Unfortunately, identity theft is a reality in America. According to a recent study by Javelin Strategy & Research, there were 14.4 million victims of identity theft in 2018. New account fraud alone accounted for $3.4 billion in losses. While situations like this can be devastating for individuals, they’re not the only ones affected. Businesses are also affected by fraudulent activity. Here’s a real-life false pretense claims scenario we’ve handled.
Our policyholder an auto dealer was contacted by a customer through email to purchase a 2015 Mercedes Benz the insured had on his lot. The dealer verified the customer had a valid license, completed a credit check, and gathered employment history and insurance information. The customer passed every check and test. The customer also met the financing requirements for the loan on the vehicle. The bank agreed to fully fund the loan 100% without any money down.
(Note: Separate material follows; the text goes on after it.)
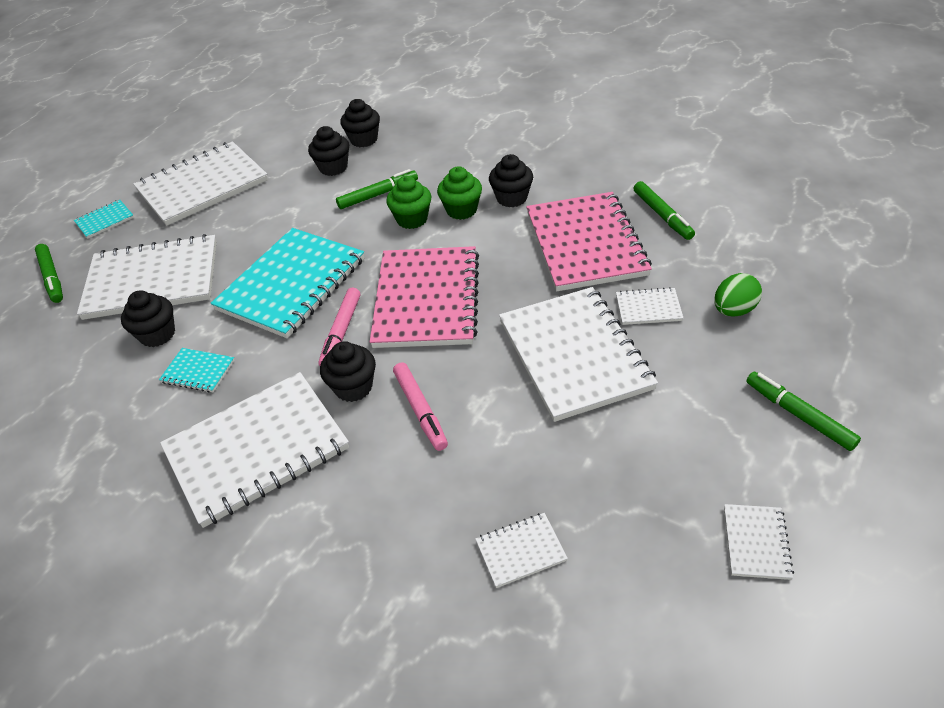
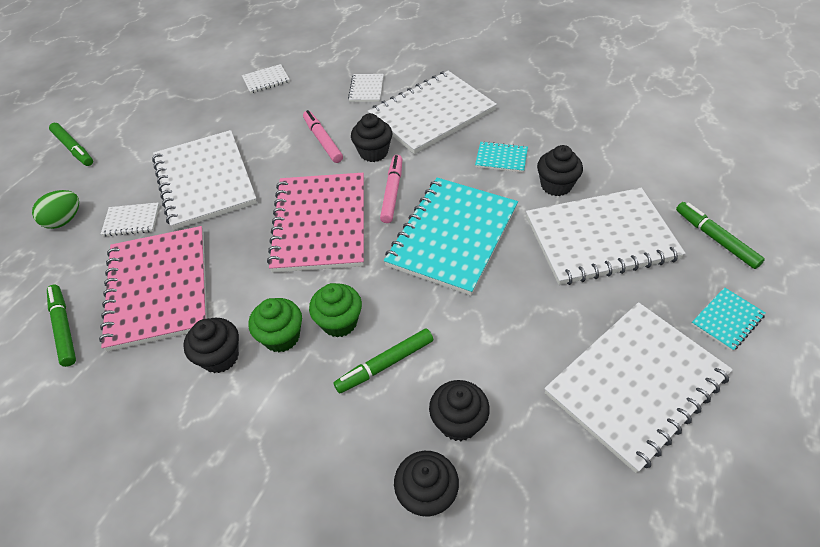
camera: 175 degrees right, 5 degrees up
(756, 542) = (142, 90): white notebook -> white notebook (366, 89)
The entire transaction was completed electronically and the vehicle was shipped to the customer in Georgia. Because the vehicle sale occurred in Michigan, the title was sent to the customer once the Michigan fees were paid. Almost two months later, the bank contacted the dealer regarding potential fraud as the customer had yet to make a payment on the vehicle. The dealer tried to call the customer, but the line was disconnected. It was determined that the customer used a stolen identity to purchase the vehicle.
Our investigation determined this was a covered false pretense claim. However, the total amount of the claim was $59,995. Because the dealer’s policy carried only a $50,000 limit for false pretenses, a total of $50,000 was paid to the dealer for this claim. The $1,000 deductible was absorbed into what was over the limit. As a business owner, it’s important to review policy limits with your independent agent to ensure your business is properly covered.